Our Tour Easy recumbents have linear-pull brakes on the rear and, for some reason, the noodle on Mary’s bike didn’t quite clear the frame: the cable bent slightly around the frame when the brake was active.
That made the brake difficult to adjust, as linear-pull brakes depend on an exact balance between the restoring springs on each side. With the cable pulling to the right, the left-side pad would contact the rim first and give the brake lever a mushy pull until the right-side pad clamped down.
A quick lathe session applied to some nylon scrap turned out an extension tube that fit between the steel noodle and the (slightly broken) plastic hoodickie that engages the brake arm. I used nylon (or something slippery like that) to make sure the cable wasn’t going to bind on it.

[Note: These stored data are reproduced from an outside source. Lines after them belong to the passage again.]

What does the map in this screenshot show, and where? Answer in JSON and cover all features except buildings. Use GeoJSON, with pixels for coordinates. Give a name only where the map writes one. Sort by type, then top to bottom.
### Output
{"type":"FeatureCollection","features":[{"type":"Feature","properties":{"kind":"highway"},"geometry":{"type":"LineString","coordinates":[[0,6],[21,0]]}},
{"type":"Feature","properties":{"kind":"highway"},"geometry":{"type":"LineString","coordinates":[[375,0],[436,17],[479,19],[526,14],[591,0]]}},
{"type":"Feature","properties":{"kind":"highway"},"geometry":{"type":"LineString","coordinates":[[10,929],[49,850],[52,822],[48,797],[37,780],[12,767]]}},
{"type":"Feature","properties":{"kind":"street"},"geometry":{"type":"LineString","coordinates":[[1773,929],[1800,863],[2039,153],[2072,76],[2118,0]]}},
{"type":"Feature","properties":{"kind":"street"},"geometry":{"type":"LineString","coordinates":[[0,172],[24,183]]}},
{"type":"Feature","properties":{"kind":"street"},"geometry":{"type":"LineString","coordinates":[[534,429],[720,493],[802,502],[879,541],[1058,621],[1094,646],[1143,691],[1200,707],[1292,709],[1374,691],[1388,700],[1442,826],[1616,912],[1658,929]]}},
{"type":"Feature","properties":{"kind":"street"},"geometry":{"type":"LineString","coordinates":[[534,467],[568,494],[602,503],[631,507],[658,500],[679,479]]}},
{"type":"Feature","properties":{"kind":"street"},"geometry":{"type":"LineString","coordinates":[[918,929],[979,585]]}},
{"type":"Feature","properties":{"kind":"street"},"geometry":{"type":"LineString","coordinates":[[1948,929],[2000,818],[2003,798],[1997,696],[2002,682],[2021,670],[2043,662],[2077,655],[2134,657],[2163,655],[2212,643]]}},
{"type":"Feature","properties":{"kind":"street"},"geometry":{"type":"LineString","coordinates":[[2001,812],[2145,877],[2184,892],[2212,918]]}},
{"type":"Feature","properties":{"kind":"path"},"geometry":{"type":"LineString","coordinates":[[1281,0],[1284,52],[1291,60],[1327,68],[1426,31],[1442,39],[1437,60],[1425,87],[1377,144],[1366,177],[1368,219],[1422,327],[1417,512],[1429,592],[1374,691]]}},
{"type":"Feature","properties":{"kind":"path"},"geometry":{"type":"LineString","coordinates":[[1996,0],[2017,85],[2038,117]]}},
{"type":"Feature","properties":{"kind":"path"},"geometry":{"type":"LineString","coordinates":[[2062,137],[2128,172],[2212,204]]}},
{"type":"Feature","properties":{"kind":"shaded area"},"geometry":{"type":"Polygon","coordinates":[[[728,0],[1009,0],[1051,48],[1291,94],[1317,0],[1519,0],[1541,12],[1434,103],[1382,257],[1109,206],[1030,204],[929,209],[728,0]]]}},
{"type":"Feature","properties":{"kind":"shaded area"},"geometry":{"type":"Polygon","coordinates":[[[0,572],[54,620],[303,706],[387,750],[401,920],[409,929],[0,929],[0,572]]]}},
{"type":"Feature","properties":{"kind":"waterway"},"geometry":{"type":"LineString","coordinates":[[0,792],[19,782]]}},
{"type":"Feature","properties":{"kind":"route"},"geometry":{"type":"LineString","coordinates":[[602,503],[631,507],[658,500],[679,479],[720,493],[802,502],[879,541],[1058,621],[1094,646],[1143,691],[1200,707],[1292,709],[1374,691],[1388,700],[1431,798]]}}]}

The noodle originally fastened into the plastic hoodickie with a small collar that snapped into a pair of holes, but I took a shortcut: JB Kwik Epoxy. The shank end of a small drill slip-fit into the hoodickie’s cable passage kept the extension aligned while the epoxy set up. The masking tape prevented the epoxy from drooling out through the two small holes: the cured epoxy plug will have a pair of retaining posts in exactly the right places. The smears on the plastic parts chipped right off, not that anybody will ever notice.
I’m depending on spring force to hold the noodle in the extension, which seems to be working just fine. This is one of those jobs where everything’s under compression all the time and the cable tension ensures good alignment.
The socket on the extension’s fat end is a snug fit to the collar swaged on the noodle; other noodle varieties seem to have other sorts of ends, so check to make sure this will work for you.


These pix show the brake assembly from below (the paint failed on the frame cross-member early on and I’ve been meaning to slather some rust converter on that spot for years. Sigh.) and the now-positive clearance between the brake cable and the frame with the brake applied.